Kekesalan kita belum selesai di situ, masih ada perilaku wakil rakyat yang bikin jengah. Wasekjen DPP PAN Rosaline Rumaseuw meminta pemerintah membuat rumah sakit penanganan COVID-19 untuk pejabat negara. Boro-boro rumah sakit khusus pejabat negara, menangani rakyat saja, nakes kita sudah kewalahan. Lagipula, keadaan negara yang kolaps ini tak bisa dilepaskan ulah mereka yang meremehkan dari awal pandemi. Lantas, kenapa sekarang merasa superior dan minta diperlakukan spesial?
Privilese untuk Dinikmati Bersama
Saat pemerintah masih asyik mengklaim penanganan COVID-19 di negara ini terkendali, untung banyak warga privilese bahu-membahu menangani gelombang kedua pandemi. Mulai dari membuat situs wargabantuwarga.com untuk informasi faskes dan askes, mendirikan platform subsidi silang untuk membantu finansial warga yang ekonominya terdampak, dan penggalangan dana serta penyaluran sembako untuk warga miskin.
Kemudian ada dapur umum untuk yang sedang isoman, pembagian makanan dan peminjaman tabung oksigen gratis, hingga aktor Ananda Omesh yang merelakan mobilnya dimanfaatkan sebagai ambulans.
Solidaritas ini patut diacungi jempol dan terlihat miris secara bersamaan. Artinya, rakyat punya kesadaran tinggi untuk menekan angka penyebaran COVID-19, karena kita lelah menyandarkan harapan pada penanganan pemerintah yang tidak bisa diandalkan. Kondisi ini menunjukkan tingkat kepercayaan warga terhadap pemerintah semakin menurun, sekali pun mereka telah meminta maaf. Maka itu, lebih baik mengupayakan apa pun untuk saling menjaga dan menyelamatkan.

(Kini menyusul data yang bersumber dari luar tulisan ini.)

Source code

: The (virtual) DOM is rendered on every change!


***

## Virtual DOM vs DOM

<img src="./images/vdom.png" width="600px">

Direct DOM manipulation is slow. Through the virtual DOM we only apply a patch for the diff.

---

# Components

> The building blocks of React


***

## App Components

Namun, segelintir pejabat negara masih bikin gemas tuh. Mereka justru membanggakan usaha rakyat sebagai semangat gotong royong yang patut dibanggakan, seolah ini kesempatan mereka untuk cuci tangan dari lepasnya tanggung jawab akibat terlalu banyak menyangkal.
Baca Juga: Perempuan dan Ketergantungannya pada Privilese Pria
Sri Sultan Hamengku Buwono X misalnya. Seperti dikutip oleh CNN Indonesia, ia mengatakan pembiayaan terhadap kebutuhan Satgas COVID-19 di tingkat padukuhan, kampung, RT, dan RW menggunakan swadaya masyarakat dengan semangat gotong royong dan jaga warga. Rakyatnya menderita, tapi kok pemimpinnya tanpa malu menutupi kegagalannya dengan minta warga gotong royong?
Menurut saya, kita perlu terus bergerak untuk saling membantu. Setidaknya ini lebih efektif ketimbang membuat berbagai kebijakan seremonial yang sebenarnya hanya memperbarui nama belaka. Semoga warga berprivilese seperti kita, belum lelah mengisi kekosongan peran pemerintah sambil menunggu perbaikan sistem penanganan pandemi. Seperti pepatah klasik yang saya amini: Anggap saja mantan pacar, eh pemerintah maksudnya, sudah mati.